Ils sortirent de la boutique quelques instants plus tard. La fillette exprimait sa joie de vivre et chantait à tue-tête sous le regard amusé des passants et le regard médusé de son père adoptif. Ambre tenait machinalement le bras de son hôte, les yeux perdus dans le vide, tentant chasser de son esprit les folles paroles de sa cadette.

Son regard se posa sur une petite devanture où de nombreux médaillons animaliers étaient exposés. Attirée, elle lui lâcha le bras et alla observer avec curiosité les différents bijoux tout aussi sublimes les uns que les autres. Il y avait des médaillons de toutes sortes et de toutes tailles, aux matières variées. Certains étaient juste finement ciselés, sans fioritures, d’autres égayés de pierres précieuses ou d’un support.

En les scrutant, elle passa innocemment sa main au niveau de sa poitrine et s’aperçut pour la énième fois qu’elle ne possédait plus son précieux médaillon, ni même son alliance. Elle hoqueta, gagnée par les larmes. La voyant peinée, Alexander voulut l’aborder mais Adèle le coupa dans son élan. La fillette accourut vers elle et l’enlaça.
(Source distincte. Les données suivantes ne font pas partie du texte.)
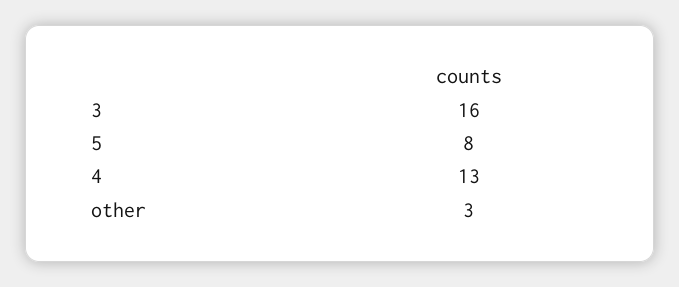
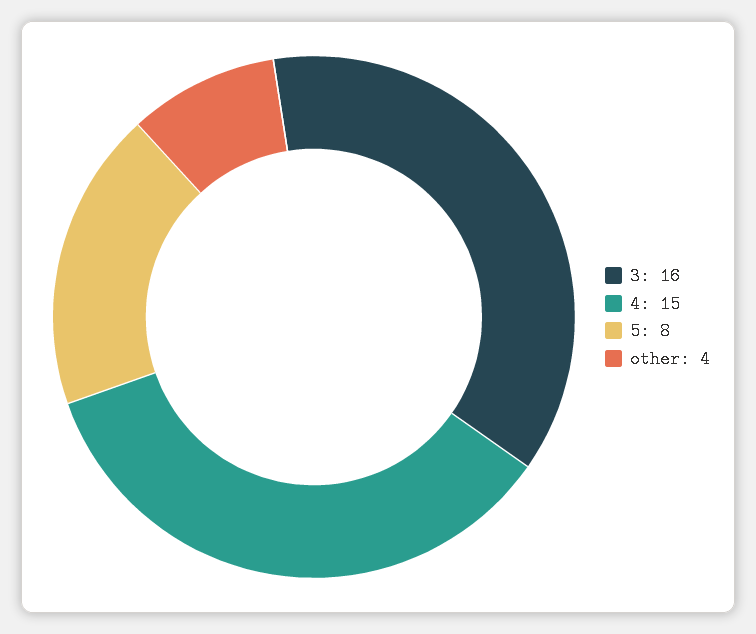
  {
    "3": 16,
    "5": 8,
-   "4": 13,
+   "4": 15,
-   "other": 3
+   "other": 4
  }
L’étreinte dura un moment et l’aînée, désemparée, parvenait difficilement à contenir ses sanglots. Elle prit une profonde inspiration et balaya ses larmes d’un revers de la main. Timidement, elle reprit le bras de son hôte qui la gratifia d’un subtil geste du pouce, une infime caresse sur le dos de sa main en guise de réconfort. Puis elle continua sa route, les yeux embués et le cœur serré.